Ce point de départ, très mercantile — il faut bien l’avouer —, deviendra pourtant la grande réussite de Dracula, Prince des Ténèbres. Son réalisateur, Terence Fisher, comprend parfaitement que les spectateurs viennent avant tout pour découvrir comment Dracula renaîtra de ses cendres (au sens littéral). Il installe donc un suspense autour de cette résurrection : comment se produira-t-elle ? sera-ce un succès ou un échec ? Ce mystère dure presque une heure.
Pour entretenir cette tension, Fisher suit un groupe de touristes égarés en Transylvanie, qui finit par découvrir le château du comte. Classique jusque-là, mais c’est ici que le talent du réalisateur éclate pleinement. Comme on ignore la manière dont Dracula va réapparaître, chaque plan devient porteur de menace. La présence invisible du comte plane sur chaque scène, et le moindre bruit semble annoncer son retour.

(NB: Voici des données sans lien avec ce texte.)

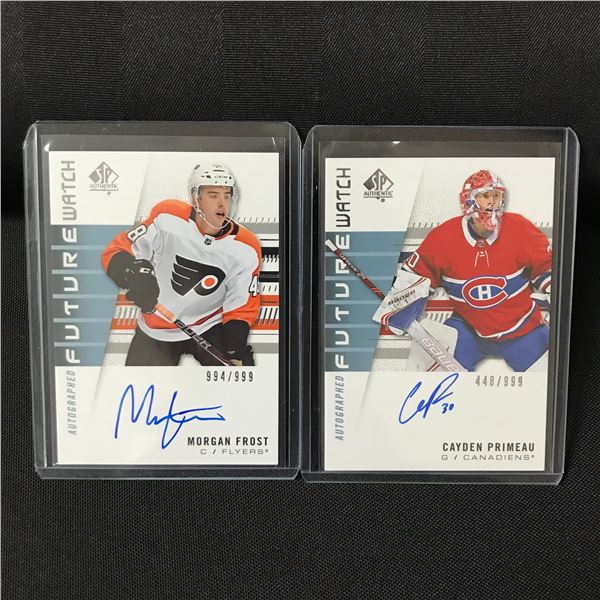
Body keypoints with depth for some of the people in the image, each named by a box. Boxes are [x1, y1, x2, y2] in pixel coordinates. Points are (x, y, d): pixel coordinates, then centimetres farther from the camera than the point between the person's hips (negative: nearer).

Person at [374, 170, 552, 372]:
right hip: (469, 328, 0)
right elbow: (416, 272, -4)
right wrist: (394, 307, -12)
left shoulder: (520, 229, -13)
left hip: (522, 330, 1)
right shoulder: (444, 236, -14)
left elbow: (547, 268, 0)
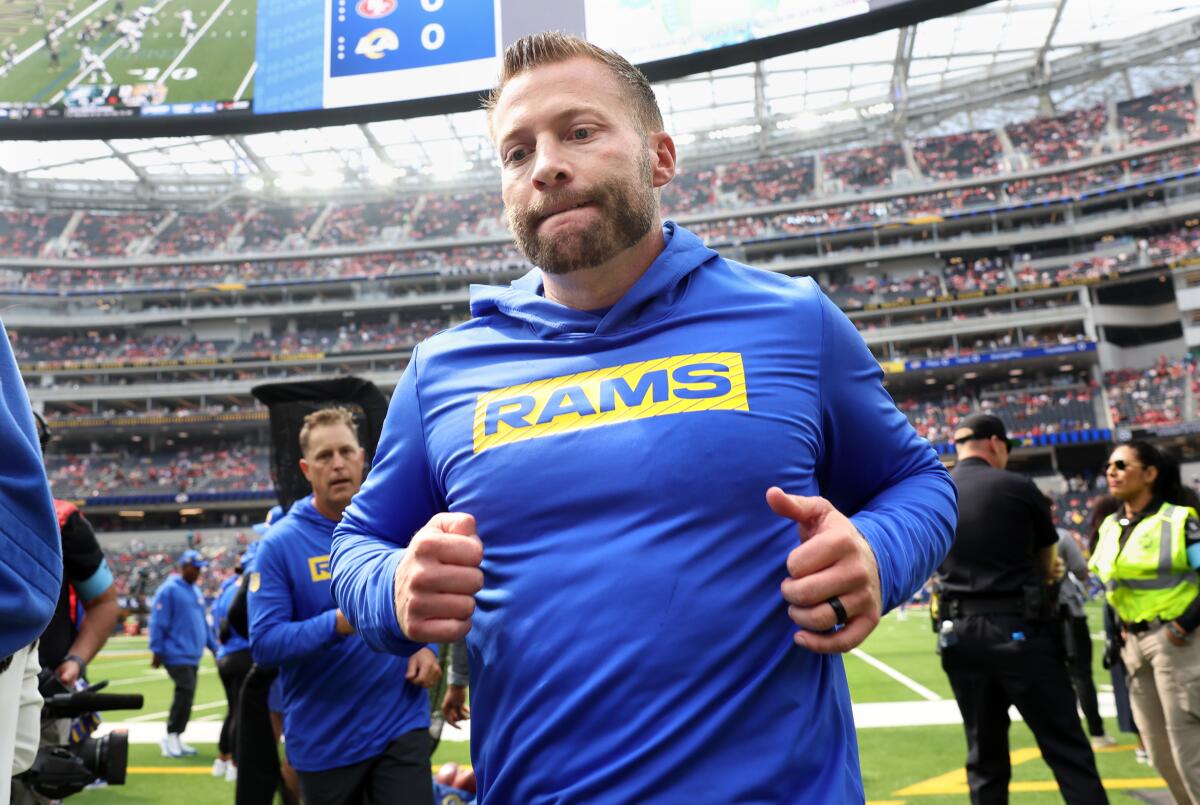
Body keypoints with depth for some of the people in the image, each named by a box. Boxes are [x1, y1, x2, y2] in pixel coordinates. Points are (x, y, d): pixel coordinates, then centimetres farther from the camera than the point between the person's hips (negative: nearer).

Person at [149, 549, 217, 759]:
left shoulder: (196, 591, 15)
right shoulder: (169, 590, -9)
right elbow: (158, 623, -11)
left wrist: (213, 646, 18)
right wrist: (157, 651, -13)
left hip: (193, 655, 8)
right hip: (177, 654, -8)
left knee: (186, 694, 10)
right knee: (186, 691, -15)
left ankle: (175, 738, 19)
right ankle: (172, 736, -2)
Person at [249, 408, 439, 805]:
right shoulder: (280, 544, -9)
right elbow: (263, 642, -14)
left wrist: (426, 646, -5)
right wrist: (338, 623, -29)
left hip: (401, 724, 1)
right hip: (324, 740, -1)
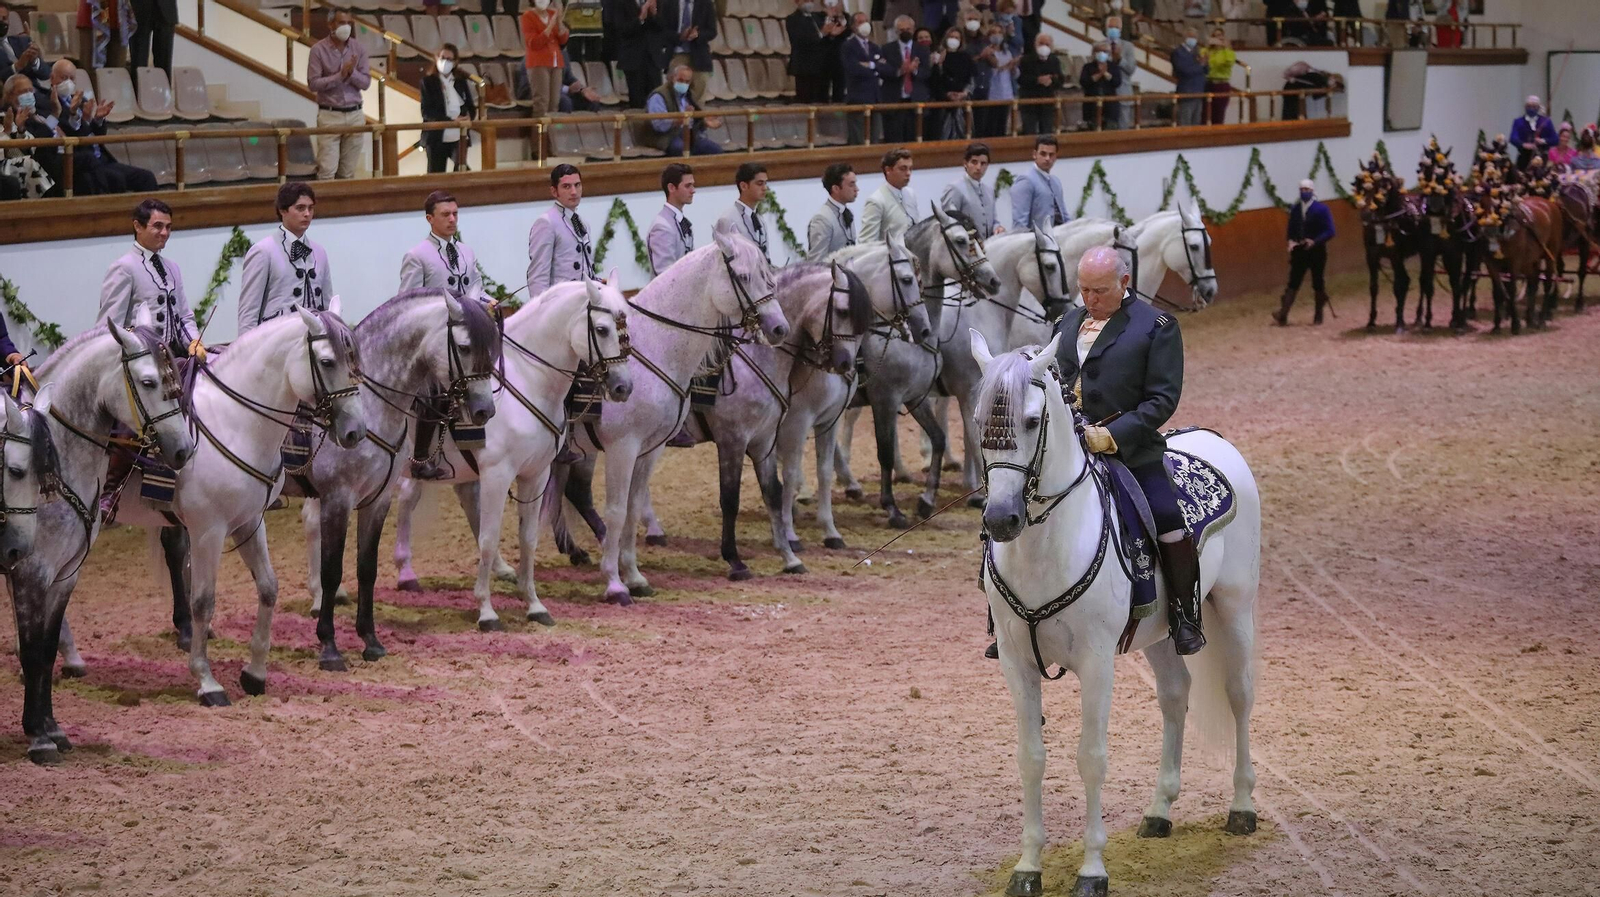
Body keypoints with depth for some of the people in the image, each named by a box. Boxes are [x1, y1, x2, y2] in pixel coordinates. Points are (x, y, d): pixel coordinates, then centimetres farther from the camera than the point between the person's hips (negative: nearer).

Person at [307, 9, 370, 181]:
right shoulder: (319, 50, -6)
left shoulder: (358, 50, 5)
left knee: (348, 172, 5)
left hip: (355, 115, 3)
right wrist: (340, 75, -19)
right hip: (330, 115, -3)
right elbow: (313, 83, -11)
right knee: (327, 170, -9)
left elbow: (365, 82, 2)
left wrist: (352, 72, -17)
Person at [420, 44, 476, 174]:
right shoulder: (428, 81, -1)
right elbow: (426, 111, -8)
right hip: (436, 138, -3)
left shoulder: (461, 81, 10)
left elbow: (471, 107, 12)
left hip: (459, 138, 3)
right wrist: (451, 121, -20)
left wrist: (468, 119, -13)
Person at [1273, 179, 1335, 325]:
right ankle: (1283, 314, -17)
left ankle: (1318, 314, 18)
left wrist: (1314, 241, -23)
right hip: (1299, 251, 3)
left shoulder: (1321, 209, -5)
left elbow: (1329, 231, -9)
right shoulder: (1294, 209, 7)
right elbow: (1291, 229, 12)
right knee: (1293, 283, -6)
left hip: (1316, 251, -3)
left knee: (1317, 283, 6)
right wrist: (1291, 241, -9)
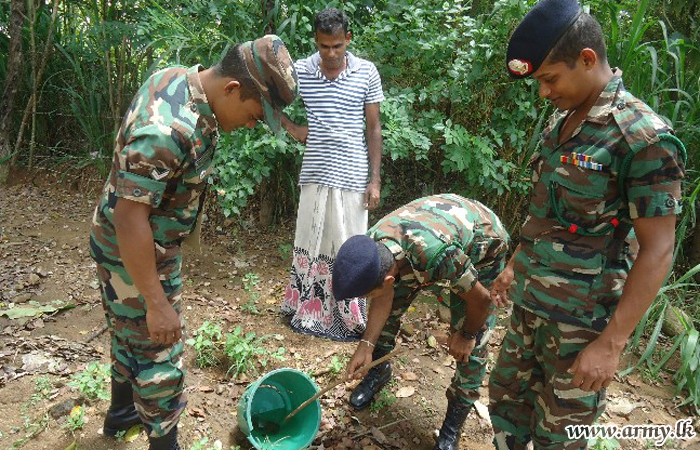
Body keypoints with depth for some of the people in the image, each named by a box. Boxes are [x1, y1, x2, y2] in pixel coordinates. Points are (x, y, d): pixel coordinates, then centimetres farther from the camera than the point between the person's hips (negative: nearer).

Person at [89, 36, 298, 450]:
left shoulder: (180, 77, -4)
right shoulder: (169, 130, -35)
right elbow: (130, 217, -32)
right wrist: (155, 303, -26)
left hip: (149, 241, 10)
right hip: (134, 253, -10)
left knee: (133, 334, 26)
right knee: (160, 356, 5)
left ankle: (122, 412, 49)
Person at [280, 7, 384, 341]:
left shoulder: (366, 72, -1)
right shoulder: (300, 71, -1)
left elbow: (374, 128, 2)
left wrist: (375, 180, -1)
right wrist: (292, 129, 1)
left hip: (352, 177, -1)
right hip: (315, 175, 1)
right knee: (311, 244, 10)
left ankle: (350, 318, 19)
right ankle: (307, 312, 26)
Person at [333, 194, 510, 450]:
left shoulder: (436, 253, -47)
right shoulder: (370, 247, -27)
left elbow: (480, 299, -29)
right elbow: (384, 297, -8)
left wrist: (466, 335, -11)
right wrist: (366, 345, -14)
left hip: (483, 243, -5)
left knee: (470, 345, -9)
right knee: (392, 305, -1)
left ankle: (456, 417, 11)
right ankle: (378, 370, 23)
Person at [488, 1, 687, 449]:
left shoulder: (644, 136, -18)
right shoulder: (561, 121, 6)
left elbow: (657, 250, -17)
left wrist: (611, 343, -19)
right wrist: (516, 265, 18)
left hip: (582, 317, -7)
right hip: (531, 301, 7)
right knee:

La catharsis survient au milieu du film, dans une scène étonnamment gore pour l’époque. Par la suite, l’intrigue perd un peu de son intensité, la Hammer recyclant alors des éléments du roman de Bram Stoker non utilisés dans le premier film — notamment tout ce qui concerne le personnage de Renfield à l’asile. Rien ne se perd, chez la Hammer.
De nombreuses rumeurs ont circulé quant aux raisons pour lesquelles ce nouveau Dracula restait muet. Christopher Lee lui-même affirmait que c’était parce que les dialogues du scénario étaient médiocres. Pour ma part, j’y vois plutôt un choix artistique de Fisher : il veut montrer que Dracula n’est ni tout à fait mort, ni tout à fait vivant — une anomalie, une créature dénaturée, presque spectrale, qui semble elle-même perdue.